WORK TO COMPLETE |
(1) Copy everything in the strbuf thread from "2016-03-28 Thread Junio" down to "to the latter.", switching "master branch" to "main branch".
(2) In the strbuf thread, which function does the suggested note say should be used to release the resource?
── DOCUMENT SECTION ──
2016-03-28 Thread Junio C Hamano
惠轶群  writes:

> Excuse me, but I could not find
> `Documentation/technical/api-strbuf.txt` in master branch. Do you
> refer to the header of `strbuf.h`? In which, I learnt how to
> initialize the strbuf and how to take use of it when I began to
> use it.

Ah, yes, it was a relatively recent development that usage text from
the former was moved to the latter.

> If there is also a note about whether I should release it
> and how do it, such as:
>
> For every strbuf that has been initialized and buffer of it has
> not been detached with strbuf_detach, you should release the
> resource by strbuf_release.
>
> It will save me (maybe others) much time to explore the entire method list.

While it may not hurt, it sounds somewhat extreme and funny me, as
it sounds as if you are saying "for every pointer variable that
points at a piece of memory allocated with malloc(3) and friends,
you must free(3) them after you are done".
───
── THE DATA ──
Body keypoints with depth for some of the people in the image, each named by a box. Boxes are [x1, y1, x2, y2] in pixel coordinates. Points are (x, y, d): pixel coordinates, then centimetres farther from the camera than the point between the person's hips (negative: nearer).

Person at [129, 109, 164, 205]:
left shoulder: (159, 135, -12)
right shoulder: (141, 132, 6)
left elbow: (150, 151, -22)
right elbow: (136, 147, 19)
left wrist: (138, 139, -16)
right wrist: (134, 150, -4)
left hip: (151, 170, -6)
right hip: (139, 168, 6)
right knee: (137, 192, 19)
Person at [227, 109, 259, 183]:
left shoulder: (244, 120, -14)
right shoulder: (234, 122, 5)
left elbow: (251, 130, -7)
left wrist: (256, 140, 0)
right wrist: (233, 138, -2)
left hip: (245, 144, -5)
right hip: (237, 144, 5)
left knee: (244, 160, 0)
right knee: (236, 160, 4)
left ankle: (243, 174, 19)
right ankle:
───
── THE DATA ──
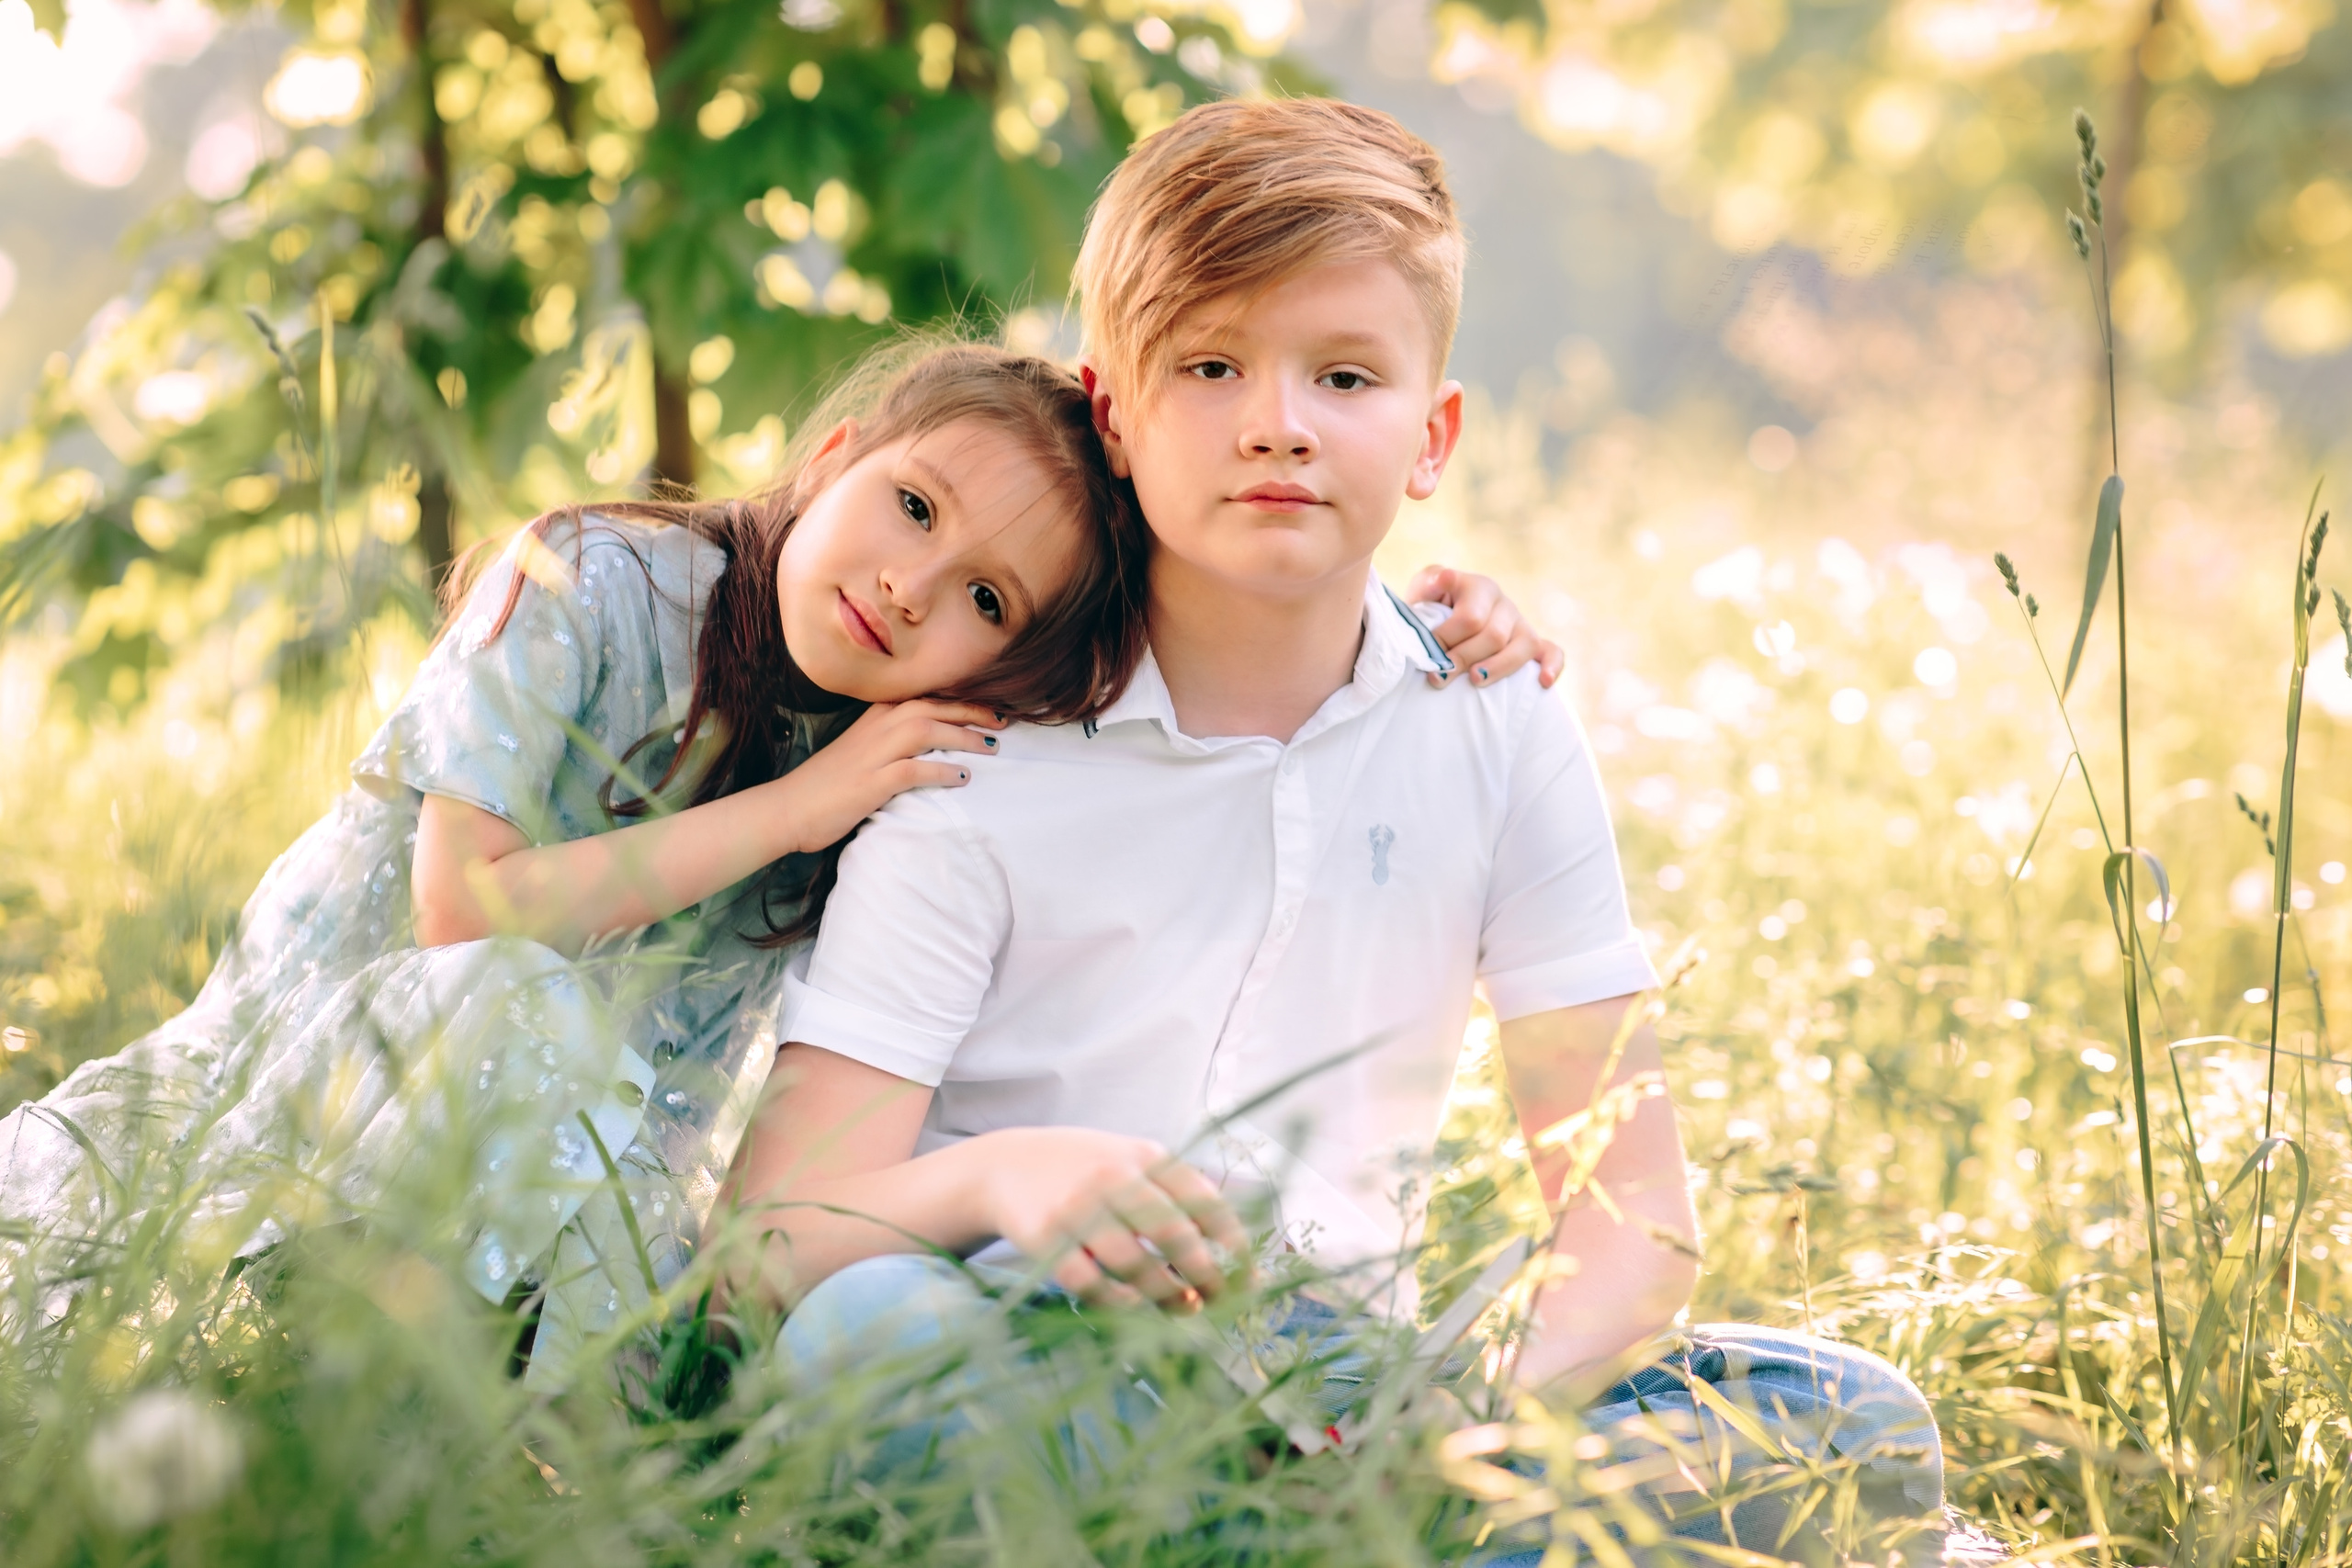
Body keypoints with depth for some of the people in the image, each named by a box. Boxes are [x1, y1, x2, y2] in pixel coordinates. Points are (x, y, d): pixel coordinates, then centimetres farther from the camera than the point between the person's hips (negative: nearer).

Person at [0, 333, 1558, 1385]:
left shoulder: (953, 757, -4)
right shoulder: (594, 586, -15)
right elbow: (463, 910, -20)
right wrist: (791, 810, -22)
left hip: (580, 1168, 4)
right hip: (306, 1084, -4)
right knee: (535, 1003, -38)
───
── THE DATA ──
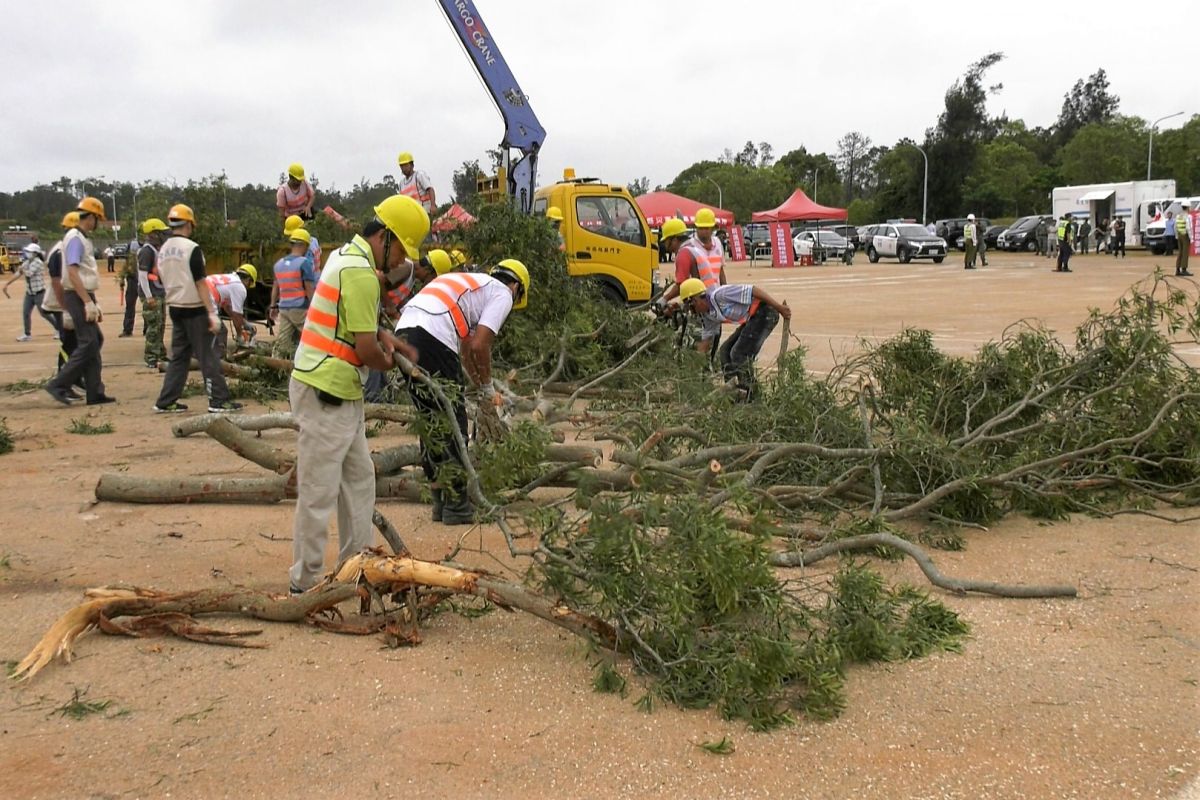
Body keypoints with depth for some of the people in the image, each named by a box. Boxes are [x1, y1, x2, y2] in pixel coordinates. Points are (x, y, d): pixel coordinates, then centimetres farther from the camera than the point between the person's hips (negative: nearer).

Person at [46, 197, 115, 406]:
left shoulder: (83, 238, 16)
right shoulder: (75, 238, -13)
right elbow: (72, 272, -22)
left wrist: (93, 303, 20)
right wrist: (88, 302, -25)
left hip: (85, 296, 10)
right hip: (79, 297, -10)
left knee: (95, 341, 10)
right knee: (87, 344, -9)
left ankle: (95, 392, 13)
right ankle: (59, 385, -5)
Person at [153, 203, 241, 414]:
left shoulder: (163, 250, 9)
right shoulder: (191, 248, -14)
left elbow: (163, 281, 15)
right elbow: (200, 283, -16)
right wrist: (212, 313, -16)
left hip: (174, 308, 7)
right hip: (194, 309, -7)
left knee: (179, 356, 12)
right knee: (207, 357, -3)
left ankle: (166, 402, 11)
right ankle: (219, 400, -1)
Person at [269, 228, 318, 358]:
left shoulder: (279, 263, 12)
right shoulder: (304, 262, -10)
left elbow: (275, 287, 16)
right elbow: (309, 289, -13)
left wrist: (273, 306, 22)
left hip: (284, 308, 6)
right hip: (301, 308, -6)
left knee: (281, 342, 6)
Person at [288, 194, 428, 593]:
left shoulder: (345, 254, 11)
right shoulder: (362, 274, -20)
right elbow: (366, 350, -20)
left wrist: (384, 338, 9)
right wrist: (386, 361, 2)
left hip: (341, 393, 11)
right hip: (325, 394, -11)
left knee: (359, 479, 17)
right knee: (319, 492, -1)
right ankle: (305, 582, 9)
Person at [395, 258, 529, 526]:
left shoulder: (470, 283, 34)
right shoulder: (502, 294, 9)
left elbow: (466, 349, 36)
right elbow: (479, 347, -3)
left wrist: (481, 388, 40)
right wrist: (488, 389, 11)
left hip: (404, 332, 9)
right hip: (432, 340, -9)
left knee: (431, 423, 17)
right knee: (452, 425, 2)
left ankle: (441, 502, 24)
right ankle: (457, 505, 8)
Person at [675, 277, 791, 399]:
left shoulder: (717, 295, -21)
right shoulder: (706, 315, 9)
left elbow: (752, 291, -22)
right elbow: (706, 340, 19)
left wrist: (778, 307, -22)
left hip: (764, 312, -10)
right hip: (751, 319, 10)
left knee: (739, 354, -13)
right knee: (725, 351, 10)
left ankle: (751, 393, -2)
───
ANSWERS FOR THIS EXERCISE |
(1)
2016-03-28 Thread Junio C Hamano
惠轶群  writes:

> Excuse me, but I could not find
> `Documentation/technical/api-strbuf.txt` in main branch. Do you
> refer to the header of `strbuf.h`? In which, I learnt how to
> initialize the strbuf and how to take use of it when I began to
> use it.

Ah, yes, it was a relatively recent development that usage text from
the former was moved to the latter.

(2) strbuf_release